[Records from a collection]
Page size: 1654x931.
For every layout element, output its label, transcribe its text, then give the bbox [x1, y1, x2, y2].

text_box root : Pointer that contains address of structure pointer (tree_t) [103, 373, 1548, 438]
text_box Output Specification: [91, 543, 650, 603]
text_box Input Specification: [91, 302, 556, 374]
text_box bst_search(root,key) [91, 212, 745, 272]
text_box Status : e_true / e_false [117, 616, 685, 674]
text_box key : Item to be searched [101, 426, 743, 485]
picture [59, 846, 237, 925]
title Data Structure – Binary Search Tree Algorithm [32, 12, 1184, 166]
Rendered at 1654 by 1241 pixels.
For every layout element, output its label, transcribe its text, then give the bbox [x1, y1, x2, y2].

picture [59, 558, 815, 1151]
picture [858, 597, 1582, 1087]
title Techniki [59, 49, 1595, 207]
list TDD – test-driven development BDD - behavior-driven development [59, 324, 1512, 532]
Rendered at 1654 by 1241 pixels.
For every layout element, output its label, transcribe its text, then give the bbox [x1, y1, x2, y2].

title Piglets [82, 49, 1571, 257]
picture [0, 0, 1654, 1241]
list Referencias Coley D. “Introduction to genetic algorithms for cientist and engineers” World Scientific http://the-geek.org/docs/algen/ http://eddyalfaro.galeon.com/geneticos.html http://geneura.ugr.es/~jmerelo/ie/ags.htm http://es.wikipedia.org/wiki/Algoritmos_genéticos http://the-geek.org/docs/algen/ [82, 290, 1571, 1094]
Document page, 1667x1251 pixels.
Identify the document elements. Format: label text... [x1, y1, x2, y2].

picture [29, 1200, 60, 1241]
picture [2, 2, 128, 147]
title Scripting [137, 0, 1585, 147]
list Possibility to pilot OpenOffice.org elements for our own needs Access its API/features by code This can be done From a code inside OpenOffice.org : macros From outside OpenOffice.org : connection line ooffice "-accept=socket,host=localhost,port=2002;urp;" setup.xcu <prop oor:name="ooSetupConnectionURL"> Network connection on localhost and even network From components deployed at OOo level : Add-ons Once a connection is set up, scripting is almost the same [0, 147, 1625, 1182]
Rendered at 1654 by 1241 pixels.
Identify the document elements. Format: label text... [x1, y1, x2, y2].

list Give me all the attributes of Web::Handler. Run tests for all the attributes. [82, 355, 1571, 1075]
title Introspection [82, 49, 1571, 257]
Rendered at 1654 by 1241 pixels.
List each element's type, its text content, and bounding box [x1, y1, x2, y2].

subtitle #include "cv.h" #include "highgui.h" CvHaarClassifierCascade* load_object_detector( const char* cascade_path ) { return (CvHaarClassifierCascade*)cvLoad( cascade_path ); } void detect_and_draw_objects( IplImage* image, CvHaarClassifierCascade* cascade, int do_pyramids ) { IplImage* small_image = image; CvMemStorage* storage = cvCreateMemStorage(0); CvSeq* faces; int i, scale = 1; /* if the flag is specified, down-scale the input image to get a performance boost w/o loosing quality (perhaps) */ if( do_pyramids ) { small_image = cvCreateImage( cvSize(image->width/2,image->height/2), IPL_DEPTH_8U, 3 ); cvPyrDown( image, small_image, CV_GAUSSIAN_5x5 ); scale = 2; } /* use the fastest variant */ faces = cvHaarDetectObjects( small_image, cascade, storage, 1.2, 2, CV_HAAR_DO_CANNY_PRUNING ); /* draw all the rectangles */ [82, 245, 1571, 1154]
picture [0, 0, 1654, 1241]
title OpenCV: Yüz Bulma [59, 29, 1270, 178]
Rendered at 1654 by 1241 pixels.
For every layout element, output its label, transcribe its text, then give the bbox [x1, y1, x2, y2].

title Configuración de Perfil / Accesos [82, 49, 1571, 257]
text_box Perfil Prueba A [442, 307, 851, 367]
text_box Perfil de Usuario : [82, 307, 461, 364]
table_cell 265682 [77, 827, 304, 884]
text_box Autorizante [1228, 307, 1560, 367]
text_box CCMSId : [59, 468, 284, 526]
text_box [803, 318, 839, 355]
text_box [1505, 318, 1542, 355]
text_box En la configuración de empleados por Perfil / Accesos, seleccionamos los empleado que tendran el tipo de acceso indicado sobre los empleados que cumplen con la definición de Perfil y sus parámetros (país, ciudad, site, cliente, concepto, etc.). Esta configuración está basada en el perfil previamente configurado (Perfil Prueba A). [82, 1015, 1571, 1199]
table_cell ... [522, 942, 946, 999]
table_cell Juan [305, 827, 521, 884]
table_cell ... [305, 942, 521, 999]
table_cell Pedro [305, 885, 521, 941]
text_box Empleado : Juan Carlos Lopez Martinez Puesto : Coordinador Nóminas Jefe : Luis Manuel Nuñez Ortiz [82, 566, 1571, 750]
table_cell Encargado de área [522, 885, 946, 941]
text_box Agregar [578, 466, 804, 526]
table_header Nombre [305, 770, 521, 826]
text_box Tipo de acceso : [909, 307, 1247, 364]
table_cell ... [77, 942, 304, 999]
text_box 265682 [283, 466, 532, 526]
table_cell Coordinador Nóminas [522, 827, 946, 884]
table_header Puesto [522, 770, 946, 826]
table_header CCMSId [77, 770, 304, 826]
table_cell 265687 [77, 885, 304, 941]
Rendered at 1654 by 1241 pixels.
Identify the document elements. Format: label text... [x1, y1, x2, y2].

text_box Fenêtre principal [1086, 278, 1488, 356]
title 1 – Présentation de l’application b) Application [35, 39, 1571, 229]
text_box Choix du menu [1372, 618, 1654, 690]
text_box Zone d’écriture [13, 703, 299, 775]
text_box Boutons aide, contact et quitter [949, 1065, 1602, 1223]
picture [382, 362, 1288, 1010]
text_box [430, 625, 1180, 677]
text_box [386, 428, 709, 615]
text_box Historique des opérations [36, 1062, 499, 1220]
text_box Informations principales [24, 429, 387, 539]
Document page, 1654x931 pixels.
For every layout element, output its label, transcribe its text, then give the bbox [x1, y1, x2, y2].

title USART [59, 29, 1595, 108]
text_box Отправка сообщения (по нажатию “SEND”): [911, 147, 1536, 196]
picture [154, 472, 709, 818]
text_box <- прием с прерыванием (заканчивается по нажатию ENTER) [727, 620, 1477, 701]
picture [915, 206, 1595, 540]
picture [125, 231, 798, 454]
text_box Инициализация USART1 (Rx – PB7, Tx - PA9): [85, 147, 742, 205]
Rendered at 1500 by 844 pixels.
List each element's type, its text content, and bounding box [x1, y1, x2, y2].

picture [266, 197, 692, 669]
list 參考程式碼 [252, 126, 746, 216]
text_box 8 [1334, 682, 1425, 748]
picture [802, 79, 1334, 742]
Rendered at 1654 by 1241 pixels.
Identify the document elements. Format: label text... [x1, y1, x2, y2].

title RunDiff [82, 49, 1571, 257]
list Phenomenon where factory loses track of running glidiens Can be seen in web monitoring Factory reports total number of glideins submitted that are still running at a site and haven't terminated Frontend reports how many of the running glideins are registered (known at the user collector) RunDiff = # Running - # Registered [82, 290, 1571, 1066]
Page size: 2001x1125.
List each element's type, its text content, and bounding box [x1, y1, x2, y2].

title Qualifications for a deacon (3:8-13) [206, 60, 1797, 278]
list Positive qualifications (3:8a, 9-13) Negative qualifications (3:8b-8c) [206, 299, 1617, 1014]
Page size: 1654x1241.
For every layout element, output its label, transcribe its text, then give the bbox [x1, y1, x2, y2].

▶ _WHAT YOU SHOULD DO_: In the records, change "Rendered at" to "Displayed at" and leave every other line and word as it is.

▶ _RESULT FOR THIS EXERCISE_:
Page size: 1654x931.
For every layout element, output its label, transcribe its text, then give the bbox [x1, y1, x2, y2].

text_box root : Pointer that contains address of structure pointer (tree_t) [103, 373, 1548, 438]
text_box Output Specification: [91, 543, 650, 603]
text_box Input Specification: [91, 302, 556, 374]
text_box bst_search(root,key) [91, 212, 745, 272]
text_box Status : e_true / e_false [117, 616, 685, 674]
text_box key : Item to be searched [101, 426, 743, 485]
picture [59, 846, 237, 925]
title Data Structure – Binary Search Tree Algorithm [32, 12, 1184, 166]
Displayed at 1654 by 1241 pixels.
For every layout element, output its label, transcribe its text, then give the bbox [x1, y1, x2, y2].

picture [59, 558, 815, 1151]
picture [858, 597, 1582, 1087]
title Techniki [59, 49, 1595, 207]
list TDD – test-driven development BDD - behavior-driven development [59, 324, 1512, 532]
Displayed at 1654 by 1241 pixels.
For every layout element, output its label, transcribe its text, then give the bbox [x1, y1, x2, y2].

title Piglets [82, 49, 1571, 257]
picture [0, 0, 1654, 1241]
list Referencias Coley D. “Introduction to genetic algorithms for cientist and engineers” World Scientific http://the-geek.org/docs/algen/ http://eddyalfaro.galeon.com/geneticos.html http://geneura.ugr.es/~jmerelo/ie/ags.htm http://es.wikipedia.org/wiki/Algoritmos_genéticos http://the-geek.org/docs/algen/ [82, 290, 1571, 1094]
Document page, 1667x1251 pixels.
Identify the document elements. Format: label text... [x1, y1, x2, y2].

picture [29, 1200, 60, 1241]
picture [2, 2, 128, 147]
title Scripting [137, 0, 1585, 147]
list Possibility to pilot OpenOffice.org elements for our own needs Access its API/features by code This can be done From a code inside OpenOffice.org : macros From outside OpenOffice.org : connection line ooffice "-accept=socket,host=localhost,port=2002;urp;" setup.xcu <prop oor:name="ooSetupConnectionURL"> Network connection on localhost and even network From components deployed at OOo level : Add-ons Once a connection is set up, scripting is almost the same [0, 147, 1625, 1182]
Displayed at 1654 by 1241 pixels.
Identify the document elements. Format: label text... [x1, y1, x2, y2].

list Give me all the attributes of Web::Handler. Run tests for all the attributes. [82, 355, 1571, 1075]
title Introspection [82, 49, 1571, 257]
Displayed at 1654 by 1241 pixels.
List each element's type, its text content, and bounding box [x1, y1, x2, y2].

subtitle #include "cv.h" #include "highgui.h" CvHaarClassifierCascade* load_object_detector( const char* cascade_path ) { return (CvHaarClassifierCascade*)cvLoad( cascade_path ); } void detect_and_draw_objects( IplImage* image, CvHaarClassifierCascade* cascade, int do_pyramids ) { IplImage* small_image = image; CvMemStorage* storage = cvCreateMemStorage(0); CvSeq* faces; int i, scale = 1; /* if the flag is specified, down-scale the input image to get a performance boost w/o loosing quality (perhaps) */ if( do_pyramids ) { small_image = cvCreateImage( cvSize(image->width/2,image->height/2), IPL_DEPTH_8U, 3 ); cvPyrDown( image, small_image, CV_GAUSSIAN_5x5 ); scale = 2; } /* use the fastest variant */ faces = cvHaarDetectObjects( small_image, cascade, storage, 1.2, 2, CV_HAAR_DO_CANNY_PRUNING ); /* draw all the rectangles */ [82, 245, 1571, 1154]
picture [0, 0, 1654, 1241]
title OpenCV: Yüz Bulma [59, 29, 1270, 178]
Displayed at 1654 by 1241 pixels.
For every layout element, output its label, transcribe its text, then give the bbox [x1, y1, x2, y2].

title Configuración de Perfil / Accesos [82, 49, 1571, 257]
text_box Perfil Prueba A [442, 307, 851, 367]
text_box Perfil de Usuario : [82, 307, 461, 364]
table_cell 265682 [77, 827, 304, 884]
text_box Autorizante [1228, 307, 1560, 367]
text_box CCMSId : [59, 468, 284, 526]
text_box [803, 318, 839, 355]
text_box [1505, 318, 1542, 355]
text_box En la configuración de empleados por Perfil / Accesos, seleccionamos los empleado que tendran el tipo de acceso indicado sobre los empleados que cumplen con la definición de Perfil y sus parámetros (país, ciudad, site, cliente, concepto, etc.). Esta configuración está basada en el perfil previamente configurado (Perfil Prueba A). [82, 1015, 1571, 1199]
table_cell ... [522, 942, 946, 999]
table_cell Juan [305, 827, 521, 884]
table_cell ... [305, 942, 521, 999]
table_cell Pedro [305, 885, 521, 941]
text_box Empleado : Juan Carlos Lopez Martinez Puesto : Coordinador Nóminas Jefe : Luis Manuel Nuñez Ortiz [82, 566, 1571, 750]
table_cell Encargado de área [522, 885, 946, 941]
text_box Agregar [578, 466, 804, 526]
table_header Nombre [305, 770, 521, 826]
text_box Tipo de acceso : [909, 307, 1247, 364]
table_cell ... [77, 942, 304, 999]
text_box 265682 [283, 466, 532, 526]
table_cell Coordinador Nóminas [522, 827, 946, 884]
table_header Puesto [522, 770, 946, 826]
table_header CCMSId [77, 770, 304, 826]
table_cell 265687 [77, 885, 304, 941]
Displayed at 1654 by 1241 pixels.
Identify the document elements. Format: label text... [x1, y1, x2, y2].

text_box Fenêtre principal [1086, 278, 1488, 356]
title 1 – Présentation de l’application b) Application [35, 39, 1571, 229]
text_box Choix du menu [1372, 618, 1654, 690]
text_box Zone d’écriture [13, 703, 299, 775]
text_box Boutons aide, contact et quitter [949, 1065, 1602, 1223]
picture [382, 362, 1288, 1010]
text_box [430, 625, 1180, 677]
text_box [386, 428, 709, 615]
text_box Historique des opérations [36, 1062, 499, 1220]
text_box Informations principales [24, 429, 387, 539]
Document page, 1654x931 pixels.
For every layout element, output its label, transcribe its text, then give the bbox [x1, y1, x2, y2].

title USART [59, 29, 1595, 108]
text_box Отправка сообщения (по нажатию “SEND”): [911, 147, 1536, 196]
picture [154, 472, 709, 818]
text_box <- прием с прерыванием (заканчивается по нажатию ENTER) [727, 620, 1477, 701]
picture [915, 206, 1595, 540]
picture [125, 231, 798, 454]
text_box Инициализация USART1 (Rx – PB7, Tx - PA9): [85, 147, 742, 205]
Displayed at 1500 by 844 pixels.
List each element's type, its text content, and bounding box [x1, y1, x2, y2].

picture [266, 197, 692, 669]
list 參考程式碼 [252, 126, 746, 216]
text_box 8 [1334, 682, 1425, 748]
picture [802, 79, 1334, 742]
Displayed at 1654 by 1241 pixels.
Identify the document elements. Format: label text... [x1, y1, x2, y2].

title RunDiff [82, 49, 1571, 257]
list Phenomenon where factory loses track of running glidiens Can be seen in web monitoring Factory reports total number of glideins submitted that are still running at a site and haven't terminated Frontend reports how many of the running glideins are registered (known at the user collector) RunDiff = # Running - # Registered [82, 290, 1571, 1066]
Page size: 2001x1125.
List each element's type, its text content, and bounding box [x1, y1, x2, y2].

title Qualifications for a deacon (3:8-13) [206, 60, 1797, 278]
list Positive qualifications (3:8a, 9-13) Negative qualifications (3:8b-8c) [206, 299, 1617, 1014]
Page size: 1654x1241.
For every layout element, output its label, transcribe its text, then give the bbox [x1, y1, x2, y2].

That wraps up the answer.